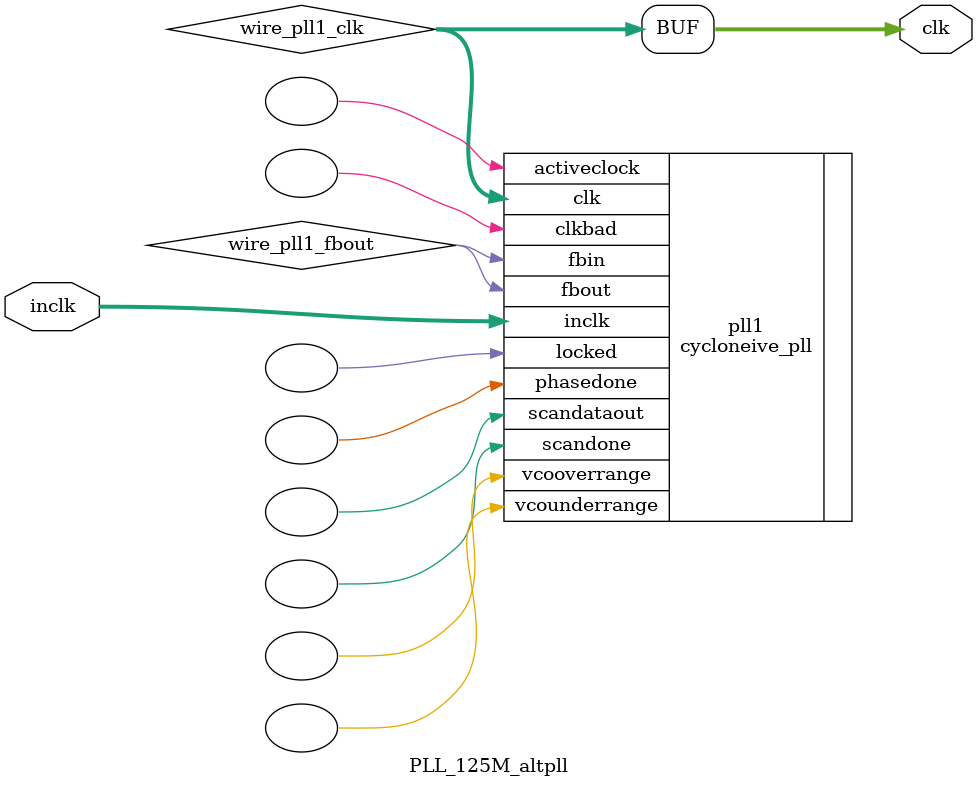
<source format=v>






//synthesis_resources = cycloneive_pll 1 
//synopsys translate_off
`timescale 1 ps / 1 ps
//synopsys translate_on
module  PLL_125M_altpll
	( 
	clk,
	inclk) /* synthesis synthesis_clearbox=1 */;
	output   [4:0]  clk;
	input   [1:0]  inclk;
`ifndef ALTERA_RESERVED_QIS
// synopsys translate_off
`endif
	tri0   [1:0]  inclk;
`ifndef ALTERA_RESERVED_QIS
// synopsys translate_on
`endif

	wire  [4:0]   wire_pll1_clk;
	wire  wire_pll1_fbout;

	cycloneive_pll   pll1
	( 
	.activeclock(),
	.clk(wire_pll1_clk),
	.clkbad(),
	.fbin(wire_pll1_fbout),
	.fbout(wire_pll1_fbout),
	.inclk(inclk),
	.locked(),
	.phasedone(),
	.scandataout(),
	.scandone(),
	.vcooverrange(),
	.vcounderrange()
	`ifndef FORMAL_VERIFICATION
	// synopsys translate_off
	`endif
	,
	.areset(1'b0),
	.clkswitch(1'b0),
	.configupdate(1'b0),
	.pfdena(1'b1),
	.phasecounterselect({3{1'b0}}),
	.phasestep(1'b0),
	.phaseupdown(1'b0),
	.scanclk(1'b0),
	.scanclkena(1'b1),
	.scandata(1'b0)
	`ifndef FORMAL_VERIFICATION
	// synopsys translate_on
	`endif
	);
	defparam
		pll1.bandwidth_type = "auto",
		pll1.clk0_divide_by = 1,
		pll1.clk0_duty_cycle = 50,
		pll1.clk0_multiply_by = 5,
		pll1.clk0_phase_shift = "0",
		pll1.compensate_clock = "clk0",
		pll1.inclk0_input_frequency = 40000,
		pll1.operation_mode = "normal",
		pll1.pll_type = "auto",
		pll1.lpm_type = "cycloneive_pll";
	assign
		clk = {wire_pll1_clk[4:0]};
endmodule //PLL_125M_altpll
//VALID FILE

</source>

**Task prompt**: Return the material word for word, images omitted.

**Answer to this task**:
<source format=v>






//synthesis_resources = cycloneive_pll 1 
//synopsys translate_off
`timescale 1 ps / 1 ps
//synopsys translate_on
module  PLL_125M_altpll
	( 
	clk,
	inclk) /* synthesis synthesis_clearbox=1 */;
	output   [4:0]  clk;
	input   [1:0]  inclk;
`ifndef ALTERA_RESERVED_QIS
// synopsys translate_off
`endif
	tri0   [1:0]  inclk;
`ifndef ALTERA_RESERVED_QIS
// synopsys translate_on
`endif

	wire  [4:0]   wire_pll1_clk;
	wire  wire_pll1_fbout;

	cycloneive_pll   pll1
	( 
	.activeclock(),
	.clk(wire_pll1_clk),
	.clkbad(),
	.fbin(wire_pll1_fbout),
	.fbout(wire_pll1_fbout),
	.inclk(inclk),
	.locked(),
	.phasedone(),
	.scandataout(),
	.scandone(),
	.vcooverrange(),
	.vcounderrange()
	`ifndef FORMAL_VERIFICATION
	// synopsys translate_off
	`endif
	,
	.areset(1'b0),
	.clkswitch(1'b0),
	.configupdate(1'b0),
	.pfdena(1'b1),
	.phasecounterselect({3{1'b0}}),
	.phasestep(1'b0),
	.phaseupdown(1'b0),
	.scanclk(1'b0),
	.scanclkena(1'b1),
	.scandata(1'b0)
	`ifndef FORMAL_VERIFICATION
	// synopsys translate_on
	`endif
	);
	defparam
		pll1.bandwidth_type = "auto",
		pll1.clk0_divide_by = 1,
		pll1.clk0_duty_cycle = 50,
		pll1.clk0_multiply_by = 5,
		pll1.clk0_phase_shift = "0",
		pll1.compensate_clock = "clk0",
		pll1.inclk0_input_frequency = 40000,
		pll1.operation_mode = "normal",
		pll1.pll_type = "auto",
		pll1.lpm_type = "cycloneive_pll";
	assign
		clk = {wire_pll1_clk[4:0]};
endmodule //PLL_125M_altpll
//VALID FILE

</source>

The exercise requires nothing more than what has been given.